DIRECTIONS: Scan the entries below and extract each line with the word "nuclear" in it.

Stored items:

━━━━━━━━━━

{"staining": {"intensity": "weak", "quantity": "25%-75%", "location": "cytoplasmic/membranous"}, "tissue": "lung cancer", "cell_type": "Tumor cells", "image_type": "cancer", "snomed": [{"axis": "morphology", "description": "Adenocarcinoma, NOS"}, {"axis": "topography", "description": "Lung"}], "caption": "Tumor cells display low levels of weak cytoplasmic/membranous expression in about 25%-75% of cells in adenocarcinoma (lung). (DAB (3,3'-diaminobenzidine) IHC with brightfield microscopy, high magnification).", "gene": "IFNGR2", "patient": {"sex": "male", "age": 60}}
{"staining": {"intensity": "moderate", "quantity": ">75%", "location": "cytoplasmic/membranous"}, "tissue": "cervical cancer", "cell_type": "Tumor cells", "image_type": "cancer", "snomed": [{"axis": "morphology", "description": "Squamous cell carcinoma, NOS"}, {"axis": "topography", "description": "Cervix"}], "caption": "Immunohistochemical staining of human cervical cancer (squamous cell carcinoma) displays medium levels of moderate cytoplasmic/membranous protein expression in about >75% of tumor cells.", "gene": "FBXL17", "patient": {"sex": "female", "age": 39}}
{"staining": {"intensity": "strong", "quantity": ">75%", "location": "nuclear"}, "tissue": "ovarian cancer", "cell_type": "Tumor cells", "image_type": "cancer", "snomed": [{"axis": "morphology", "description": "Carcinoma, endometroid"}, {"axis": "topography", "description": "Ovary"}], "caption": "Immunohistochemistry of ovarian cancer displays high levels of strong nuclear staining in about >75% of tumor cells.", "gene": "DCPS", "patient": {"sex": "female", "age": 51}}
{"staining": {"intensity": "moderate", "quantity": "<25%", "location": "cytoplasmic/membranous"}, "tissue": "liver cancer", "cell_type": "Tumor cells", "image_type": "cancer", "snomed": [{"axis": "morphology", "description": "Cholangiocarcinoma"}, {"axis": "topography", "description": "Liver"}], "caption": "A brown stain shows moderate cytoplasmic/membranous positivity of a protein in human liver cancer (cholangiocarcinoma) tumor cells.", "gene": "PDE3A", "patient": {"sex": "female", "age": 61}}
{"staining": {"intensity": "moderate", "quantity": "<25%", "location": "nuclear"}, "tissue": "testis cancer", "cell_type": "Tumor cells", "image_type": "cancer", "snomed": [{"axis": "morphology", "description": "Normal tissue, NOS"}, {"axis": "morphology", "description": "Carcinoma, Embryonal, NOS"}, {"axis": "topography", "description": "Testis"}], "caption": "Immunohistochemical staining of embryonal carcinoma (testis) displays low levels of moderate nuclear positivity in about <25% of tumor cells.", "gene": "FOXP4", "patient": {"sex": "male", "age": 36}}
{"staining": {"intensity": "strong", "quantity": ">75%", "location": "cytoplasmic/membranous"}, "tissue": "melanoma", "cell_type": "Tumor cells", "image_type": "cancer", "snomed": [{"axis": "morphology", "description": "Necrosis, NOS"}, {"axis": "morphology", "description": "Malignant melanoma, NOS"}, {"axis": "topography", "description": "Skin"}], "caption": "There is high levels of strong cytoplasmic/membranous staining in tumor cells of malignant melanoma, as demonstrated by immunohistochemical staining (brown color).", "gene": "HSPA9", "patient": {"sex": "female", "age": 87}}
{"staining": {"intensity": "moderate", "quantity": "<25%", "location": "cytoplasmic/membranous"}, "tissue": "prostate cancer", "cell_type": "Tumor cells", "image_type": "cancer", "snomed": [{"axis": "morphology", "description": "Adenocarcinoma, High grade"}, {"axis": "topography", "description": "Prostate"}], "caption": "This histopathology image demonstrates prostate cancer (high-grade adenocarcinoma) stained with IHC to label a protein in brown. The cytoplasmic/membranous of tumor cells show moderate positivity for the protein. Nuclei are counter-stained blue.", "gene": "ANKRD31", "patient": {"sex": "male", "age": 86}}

━━━━━━━━━━

RESPONSE FOR THIS EXERCISE:
{"staining": {"intensity": "strong", "quantity": ">75%", "location": "nuclear"}, "tissue": "ovarian cancer", "cell_type": "Tumor cells", "image_type": "cancer", "snomed": [{"axis": "morphology", "description": "Carcinoma, endometroid"}, {"axis": "topography", "description": "Ovary"}], "caption": "Immunohistochemistry of ovarian cancer displays high levels of strong nuclear staining in about >75% of tumor cells.", "gene": "DCPS", "patient": {"sex": "female", "age": 51}}
{"staining": {"intensity": "moderate", "quantity": "<25%", "location": "nuclear"}, "tissue": "testis cancer", "cell_type": "Tumor cells", "image_type": "cancer", "snomed": [{"axis": "morphology", "description": "Normal tissue, NOS"}, {"axis": "morphology", "description": "Carcinoma, Embryonal, NOS"}, {"axis": "topography", "description": "Testis"}], "caption": "Immunohistochemical staining of embryonal carcinoma (testis) displays low levels of moderate nuclear positivity in about <25% of tumor cells.", "gene": "FOXP4", "patient": {"sex": "male", "age": 36}}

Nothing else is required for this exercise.